CMR in a patient with CA. (A) End-diastolic frame from horizontal long axis cine demonstrating left ventricular hypertrophy (LVH) and pericardial and pleural effusions (black asterisks *). (B,C) Late gadolinium images in the horizontal long axis (B) and mid short axis (C) showing the characteristic diffuse subendocardial/transmural myocardial enhancement (white arrows) and dark blood pool. Infiltration of the right ventricle, atrial walls and papillary muscles is also seen. (D) Modified Look Locker Inversion Recovery Native T1 Mapping showing markedly elevated T1 times in all myocardial segments.

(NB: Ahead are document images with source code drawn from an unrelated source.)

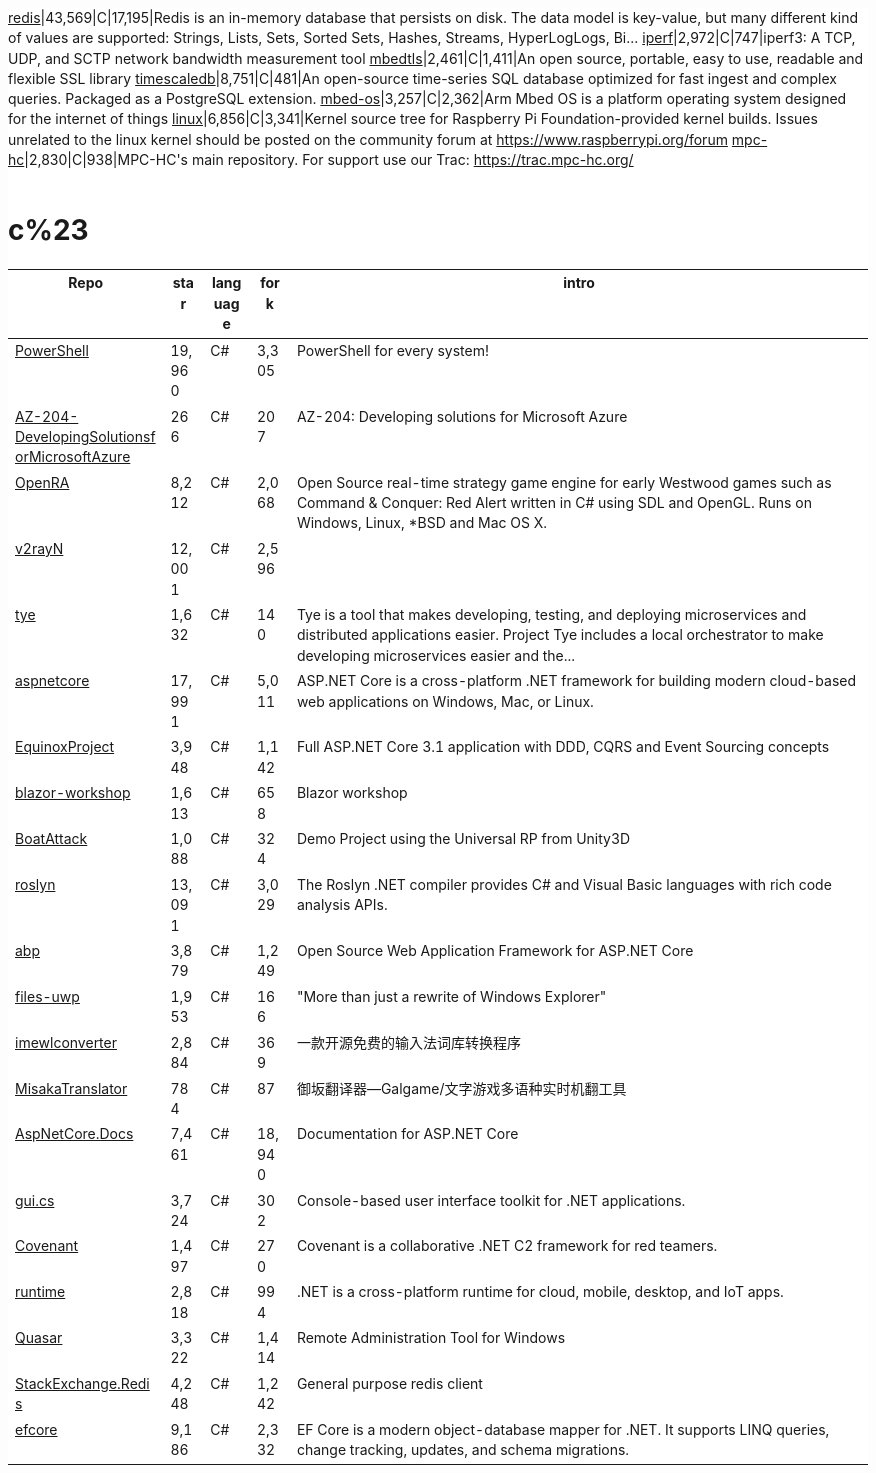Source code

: [redis](https://github.com/antirez/redis)|43,569|C|17,195|Redis is an in-memory database that persists on disk. The data model is key-value, but many different kind of values are supported: Strings, Lists, Sets, Sorted Sets, Hashes, Streams, HyperLogLogs, Bi...
[iperf](https://github.com/esnet/iperf)|2,972|C|747|iperf3: A TCP, UDP, and SCTP network bandwidth measurement tool
[mbedtls](https://github.com/ARMmbed/mbedtls)|2,461|C|1,411|An open source, portable, easy to use, readable and flexible SSL library
[timescaledb](https://github.com/timescale/timescaledb)|8,751|C|481|An open-source time-series SQL database optimized for fast ingest and complex queries. Packaged as a PostgreSQL extension.
[mbed-os](https://github.com/ARMmbed/mbed-os)|3,257|C|2,362|Arm Mbed OS is a platform operating system designed for the internet of things
[linux](https://github.com/raspberrypi/linux)|6,856|C|3,341|Kernel source tree for Raspberry Pi Foundation-provided kernel builds. Issues unrelated to the linux kernel should be posted on the community forum at https://www.raspberrypi.org/forum
[mpc-hc](https://github.com/mpc-hc/mpc-hc)|2,830|C|938|MPC-HC's main repository. For support use our Trac: https://trac.mpc-hc.org/


# c%23

Repo|star|language|fork|intro
-|-|-|-|-
[PowerShell](https://github.com/PowerShell/PowerShell)|19,960|C#|3,305|PowerShell for every system!
[AZ-204-DevelopingSolutionsforMicrosoftAzure](https://github.com/MicrosoftLearning/AZ-204-DevelopingSolutionsforMicrosoftAzure)|266|C#|207|AZ-204: Developing solutions for Microsoft Azure
[OpenRA](https://github.com/OpenRA/OpenRA)|8,212|C#|2,068|Open Source real-time strategy game engine for early Westwood games such as Command & Conquer: Red Alert written in C# using SDL and OpenGL. Runs on Windows, Linux, *BSD and Mac OS X.
[v2rayN](https://github.com/2dust/v2rayN)|12,001|C#|2,596|
[tye](https://github.com/dotnet/tye)|1,632|C#|140|Tye is a tool that makes developing, testing, and deploying microservices and distributed applications easier. Project Tye includes a local orchestrator to make developing microservices easier and the...
[aspnetcore](https://github.com/dotnet/aspnetcore)|17,991|C#|5,011|ASP.NET Core is a cross-platform .NET framework for building modern cloud-based web applications on Windows, Mac, or Linux.
[EquinoxProject](https://github.com/EduardoPires/EquinoxProject)|3,948|C#|1,142|Full ASP.NET Core 3.1 application with DDD, CQRS and Event Sourcing concepts
[blazor-workshop](https://github.com/dotnet-presentations/blazor-workshop)|1,613|C#|658|Blazor workshop
[BoatAttack](https://github.com/Verasl/BoatAttack)|1,088|C#|324|Demo Project using the Universal RP from Unity3D
[roslyn](https://github.com/dotnet/roslyn)|13,091|C#|3,029|The Roslyn .NET compiler provides C# and Visual Basic languages with rich code analysis APIs.
[abp](https://github.com/abpframework/abp)|3,879|C#|1,249|Open Source Web Application Framework for ASP.NET Core
[files-uwp](https://github.com/files-community/files-uwp)|1,953|C#|166|"More than just a rewrite of Windows Explorer"
[imewlconverter](https://github.com/studyzy/imewlconverter)|2,884|C#|369|一款开源免费的输入法词库转换程序
[MisakaTranslator](https://github.com/hanmin0822/MisakaTranslator)|784|C#|87|御坂翻译器—Galgame/文字游戏多语种实时机翻工具
[AspNetCore.Docs](https://github.com/dotnet/AspNetCore.Docs)|7,461|C#|18,940|Documentation for ASP.NET Core
[gui.cs](https://github.com/migueldeicaza/gui.cs)|3,724|C#|302|Console-based user interface toolkit for .NET applications.
[Covenant](https://github.com/cobbr/Covenant)|1,497|C#|270|Covenant is a collaborative .NET C2 framework for red teamers.
[runtime](https://github.com/dotnet/runtime)|2,818|C#|994|.NET is a cross-platform runtime for cloud, mobile, desktop, and IoT apps.
[Quasar](https://github.com/quasar/Quasar)|3,322|C#|1,414|Remote Administration Tool for Windows
[StackExchange.Redis](https://github.com/StackExchange/StackExchange.Redis)|4,248|C#|1,242|General purpose redis client
[efcore](https://github.com/dotnet/efcore)|9,186|C#|2,332|EF Core is a modern object-database mapper for .NET. It supports LINQ queries, change tracking, updates, and schema migrations.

Extracellular volume (ECV) was also significantly elevated (ECV of 52%, normal values 22–27%). CA: cardiac amyloidosis, ECV: extracellular volume, and LVH: left ventricular hypertrophy.

Figure 7

Perugini Score assessment: Grades—(A) Grade 0, no cardiac uptake; (B) Grade 1, cardiac uptake less than the bone uptake; (C) Grade 2, mild cardiac uptake equal to bone uptake; (D) Grade 3, intense cardiac uptake with faint/absent bone visualization. Type of imaging obtained 2 h post injection of 20 mCi 99mTc-DPD—(i) Whole-body images; (ii) SPECT images; (iii) SPECT/CT images. 99mTc-DPD: 99m technetium 3,3-diphosphono-1,2-propanodicarboxylic acid, and SPECT/CT: single-photon emission tomography with computed tomography.